His makeover from junta chief to president now complete, Myanmar’s Min Aung Hlaing may seek to tiptoe back into the international fold as a civilian leader.
But critics say the change is just a “veneer” that poses a challenge for Asean, the regional bloc that has frozen out Myanmar from its top summits, while its military wages war on its own people.

On Friday, a parliament stuffed with military loyalists made Min Aung Hlaing president. They were put there by an election held five years after his coup, but a poll only possible in a third of a country lacerated by war.

The 11-member Association of Southeast Asian Nations is in a bind over whether to welcome the new president back to its diplomatic events, or continue isolating a country whose generals still run the show behind a nominally civilian government.

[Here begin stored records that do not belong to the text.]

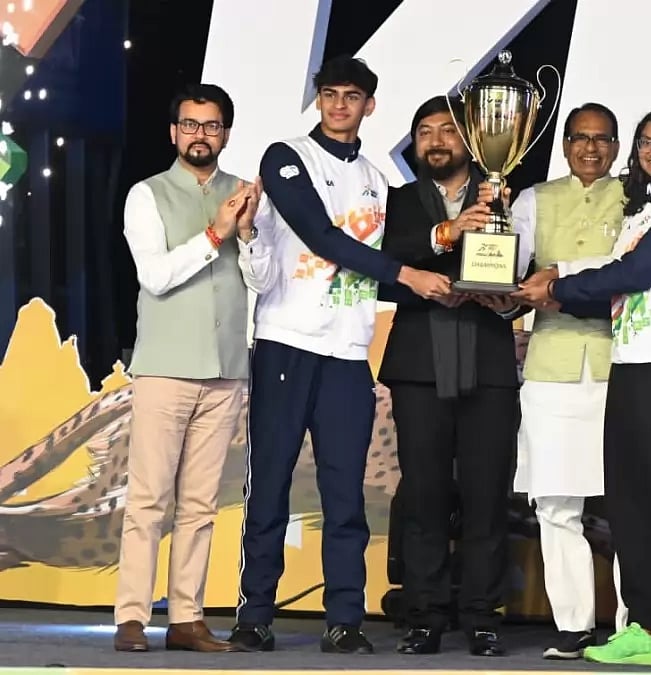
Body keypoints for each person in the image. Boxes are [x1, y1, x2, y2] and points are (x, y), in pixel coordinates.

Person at [228, 56, 450, 655]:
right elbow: (321, 238)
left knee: (345, 494)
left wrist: (456, 269)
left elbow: (376, 272)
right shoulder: (286, 156)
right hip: (286, 341)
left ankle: (344, 618)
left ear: (369, 106)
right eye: (329, 95)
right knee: (270, 482)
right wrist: (409, 271)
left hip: (348, 350)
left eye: (352, 96)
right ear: (319, 101)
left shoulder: (379, 181)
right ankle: (254, 614)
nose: (340, 105)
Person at [515, 106, 651, 668]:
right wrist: (555, 277)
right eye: (647, 143)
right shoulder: (641, 214)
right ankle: (646, 630)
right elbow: (609, 262)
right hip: (629, 367)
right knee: (631, 508)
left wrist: (556, 289)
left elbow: (635, 274)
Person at [114, 83, 271, 653]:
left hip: (227, 368)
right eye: (190, 124)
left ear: (225, 133)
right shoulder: (146, 195)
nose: (199, 134)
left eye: (210, 125)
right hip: (164, 366)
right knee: (150, 499)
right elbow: (154, 276)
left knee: (202, 504)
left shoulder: (247, 194)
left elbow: (262, 281)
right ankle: (131, 616)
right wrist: (215, 234)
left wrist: (249, 234)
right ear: (174, 132)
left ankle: (187, 618)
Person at [377, 95, 523, 658]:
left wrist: (505, 299)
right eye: (424, 132)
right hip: (419, 364)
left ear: (470, 141)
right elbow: (388, 262)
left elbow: (523, 273)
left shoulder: (502, 199)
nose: (435, 141)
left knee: (488, 497)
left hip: (486, 362)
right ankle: (425, 616)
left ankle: (483, 617)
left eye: (446, 131)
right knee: (424, 496)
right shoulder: (395, 201)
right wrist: (448, 232)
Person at [509, 102, 630, 659]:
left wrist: (559, 279)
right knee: (556, 503)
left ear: (616, 147)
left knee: (630, 502)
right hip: (552, 366)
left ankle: (637, 624)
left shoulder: (638, 200)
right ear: (564, 145)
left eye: (602, 139)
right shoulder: (534, 199)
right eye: (580, 138)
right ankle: (573, 625)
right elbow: (510, 272)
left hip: (624, 364)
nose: (590, 148)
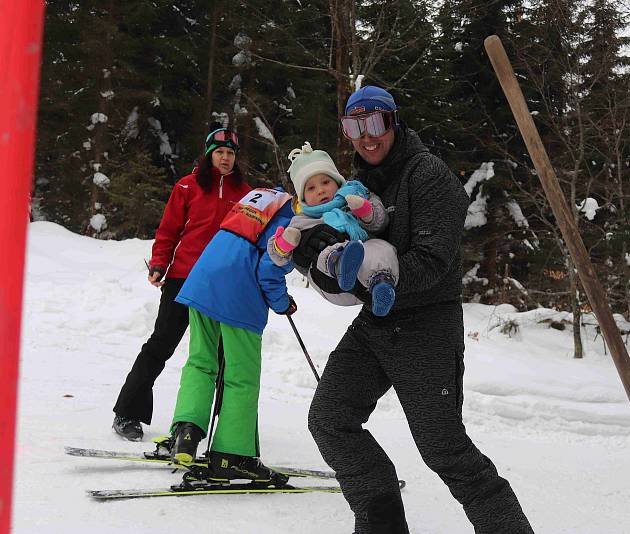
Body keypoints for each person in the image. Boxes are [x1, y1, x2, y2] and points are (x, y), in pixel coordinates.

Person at [304, 86, 534, 533]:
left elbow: (432, 261)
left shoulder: (428, 175)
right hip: (375, 322)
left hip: (427, 322)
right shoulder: (355, 189)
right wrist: (313, 256)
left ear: (393, 123)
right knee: (331, 420)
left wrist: (376, 281)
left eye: (374, 124)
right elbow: (344, 281)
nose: (366, 137)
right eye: (354, 127)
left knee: (443, 448)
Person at [111, 127, 251, 441]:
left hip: (221, 285)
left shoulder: (245, 194)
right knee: (161, 344)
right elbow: (168, 230)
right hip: (183, 279)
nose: (225, 158)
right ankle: (128, 413)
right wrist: (160, 262)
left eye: (230, 153)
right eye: (220, 152)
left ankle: (218, 426)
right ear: (209, 154)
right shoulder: (187, 186)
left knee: (219, 355)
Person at [168, 187, 296, 484]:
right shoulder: (292, 219)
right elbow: (269, 268)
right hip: (240, 293)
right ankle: (231, 456)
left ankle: (186, 431)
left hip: (204, 278)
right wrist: (281, 302)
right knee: (242, 377)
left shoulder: (263, 195)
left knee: (201, 361)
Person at [267, 141, 399, 317]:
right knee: (325, 250)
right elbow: (279, 258)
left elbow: (381, 222)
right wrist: (283, 245)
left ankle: (381, 286)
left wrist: (365, 212)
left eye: (325, 182)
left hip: (366, 276)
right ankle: (339, 264)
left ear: (338, 182)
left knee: (380, 247)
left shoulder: (356, 195)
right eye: (311, 188)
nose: (321, 190)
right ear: (302, 197)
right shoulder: (302, 221)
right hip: (333, 285)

Some Asean members, including Myanmar’s neighbours Thailand and Laos, “are looking for an excuse to engage”, Sean Turnell, a senior fellow at the Lowy Institute think tank, told This Week in Asia.

“The bar for some may be set pretty low. Even though the rebrand is a veneer and nothing has changed,” added Turnell, a former economic adviser to Aung San Suu Kyi’s elected government. He was jailed for nearly two years in Myanmar after the 2021 coup that also triggered massive pro-democracy protests and a near-nationwide rebellion.